[Task prompt] Filter the entries for the string "localhost". Copy each line that has it.
++++++++
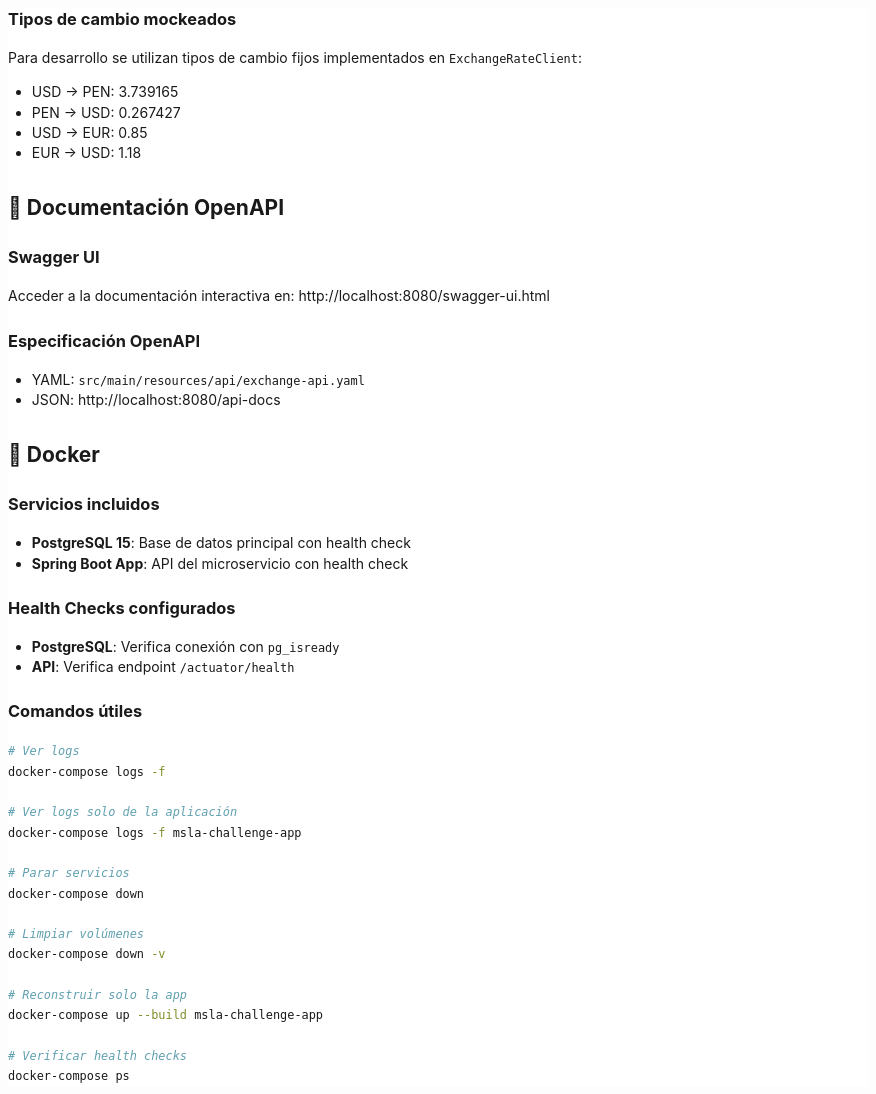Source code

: ### Tipos de cambio mockeados

Para desarrollo se utilizan tipos de cambio fijos implementados en `ExchangeRateClient`:

- USD → PEN: 3.739165
- PEN → USD: 0.267427
- USD → EUR: 0.85
- EUR → USD: 1.18

## 📖 Documentación OpenAPI

### Swagger UI

Acceder a la documentación interactiva en:
http://localhost:8080/swagger-ui.html

### Especificación OpenAPI

- YAML: `src/main/resources/api/exchange-api.yaml`
- JSON: http://localhost:8080/api-docs

## 🐳 Docker

### Servicios incluidos

- **PostgreSQL 15**: Base de datos principal con health check
- **Spring Boot App**: API del microservicio con health check

### Health Checks configurados

- **PostgreSQL**: Verifica conexión con `pg_isready`
- **API**: Verifica endpoint `/actuator/health`

### Comandos útiles

```bash
# Ver logs
docker-compose logs -f

# Ver logs solo de la aplicación
docker-compose logs -f msla-challenge-app

# Parar servicios
docker-compose down

# Limpiar volúmenes
docker-compose down -v

# Reconstruir solo la app
docker-compose up --build msla-challenge-app

# Verificar health checks
docker-compose ps
```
++++++++
[Exercise output]
http://localhost:8080/swagger-ui.html
- JSON: http://localhost:8080/api-docs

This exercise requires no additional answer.